A Palestinian electric engineer from the West Bank is facing up to one year in prison and a heavy fine. Ibrahim Al-Masri, who was arrested by the Palestinian Authority (PA) security forces on June 19, is the latest victim of the PA’s continued crackdown on its political opponents and dissenters.
Al-Masri’s lawyer said that his client was taken into custody under the PA’s new controversial Cyber Crime Law, which targets Palestinian social media users. His family said they learned about his detention more than 24 hours after he was taken into custody. They pointed out that Al-Masri was arrested for posting comments on Facebook criticizing the PA security forces for beating him during a demonstration in Ramallah last month. The demonstration was organized by Palestinian activists to protest the economic sanctions imposed by the PA government on the Hamas-ruled Gaza Strip.
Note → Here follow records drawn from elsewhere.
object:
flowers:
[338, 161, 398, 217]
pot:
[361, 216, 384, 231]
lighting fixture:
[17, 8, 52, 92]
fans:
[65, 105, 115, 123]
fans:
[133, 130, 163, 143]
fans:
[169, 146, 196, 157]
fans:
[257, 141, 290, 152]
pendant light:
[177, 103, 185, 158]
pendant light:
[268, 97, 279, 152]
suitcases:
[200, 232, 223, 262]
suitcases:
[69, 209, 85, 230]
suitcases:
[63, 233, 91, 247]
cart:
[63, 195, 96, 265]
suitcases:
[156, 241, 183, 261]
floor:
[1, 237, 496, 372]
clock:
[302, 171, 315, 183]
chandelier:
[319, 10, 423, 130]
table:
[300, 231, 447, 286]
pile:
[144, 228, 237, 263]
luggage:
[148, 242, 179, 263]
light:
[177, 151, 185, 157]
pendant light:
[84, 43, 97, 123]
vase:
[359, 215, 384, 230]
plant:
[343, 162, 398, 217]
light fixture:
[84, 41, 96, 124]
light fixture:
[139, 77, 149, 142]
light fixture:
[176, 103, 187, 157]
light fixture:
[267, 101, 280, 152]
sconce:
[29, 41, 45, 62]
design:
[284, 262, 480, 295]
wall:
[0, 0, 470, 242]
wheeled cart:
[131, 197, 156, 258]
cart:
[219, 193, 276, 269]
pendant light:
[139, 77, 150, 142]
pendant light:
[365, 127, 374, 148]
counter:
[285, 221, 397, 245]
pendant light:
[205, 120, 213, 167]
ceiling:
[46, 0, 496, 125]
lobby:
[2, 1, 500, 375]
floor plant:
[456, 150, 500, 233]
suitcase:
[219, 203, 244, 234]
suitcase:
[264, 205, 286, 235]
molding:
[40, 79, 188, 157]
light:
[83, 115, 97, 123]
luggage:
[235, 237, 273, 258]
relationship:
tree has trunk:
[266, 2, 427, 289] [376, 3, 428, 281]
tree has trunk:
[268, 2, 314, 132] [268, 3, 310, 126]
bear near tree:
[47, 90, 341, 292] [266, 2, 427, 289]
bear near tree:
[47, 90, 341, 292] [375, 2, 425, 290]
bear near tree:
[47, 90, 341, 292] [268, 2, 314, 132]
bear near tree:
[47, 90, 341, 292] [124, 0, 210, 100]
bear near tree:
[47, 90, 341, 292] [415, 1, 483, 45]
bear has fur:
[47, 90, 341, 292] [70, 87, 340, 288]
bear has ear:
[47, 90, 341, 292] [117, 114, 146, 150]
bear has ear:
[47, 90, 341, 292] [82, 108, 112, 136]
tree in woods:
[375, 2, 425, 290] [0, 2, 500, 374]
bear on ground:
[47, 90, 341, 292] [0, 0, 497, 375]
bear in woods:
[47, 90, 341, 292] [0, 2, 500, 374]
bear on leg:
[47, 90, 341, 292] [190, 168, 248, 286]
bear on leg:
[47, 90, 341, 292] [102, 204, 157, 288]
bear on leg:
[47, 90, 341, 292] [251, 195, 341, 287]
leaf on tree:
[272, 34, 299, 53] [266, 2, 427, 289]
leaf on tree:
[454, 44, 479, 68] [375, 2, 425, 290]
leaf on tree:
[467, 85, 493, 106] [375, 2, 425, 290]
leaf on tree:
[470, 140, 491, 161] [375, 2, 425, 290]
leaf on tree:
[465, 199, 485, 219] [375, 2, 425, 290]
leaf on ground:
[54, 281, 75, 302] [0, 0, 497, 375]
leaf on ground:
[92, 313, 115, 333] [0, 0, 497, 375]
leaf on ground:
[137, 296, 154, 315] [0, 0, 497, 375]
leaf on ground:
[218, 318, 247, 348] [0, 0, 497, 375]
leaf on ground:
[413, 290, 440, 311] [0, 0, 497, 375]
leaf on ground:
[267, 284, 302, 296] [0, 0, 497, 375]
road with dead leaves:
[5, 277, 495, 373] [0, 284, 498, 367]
The Cyber Crime Law, which has drawn sharp criticism from Palestinian human rights and media organizations, states that, “Anyone who creates or manages or an information technology platform that aims to publish news that would endanger the integrity of the Palestinian state, the public order or the internal or external security of the State, shall be punished by imprisonment for a period of at least one year and no more than 5,000 Jordanian dinars (approximately $7,000) or by a combination of both punishments.”
The law effectively authorizes the PA security forces to arrest Palestinians for their activities on social media, especially if their postings are deemed “offensive” to senior Palestinian officials or harmful to the “integrity of the Palestinian state” which, one might note, remains to be established.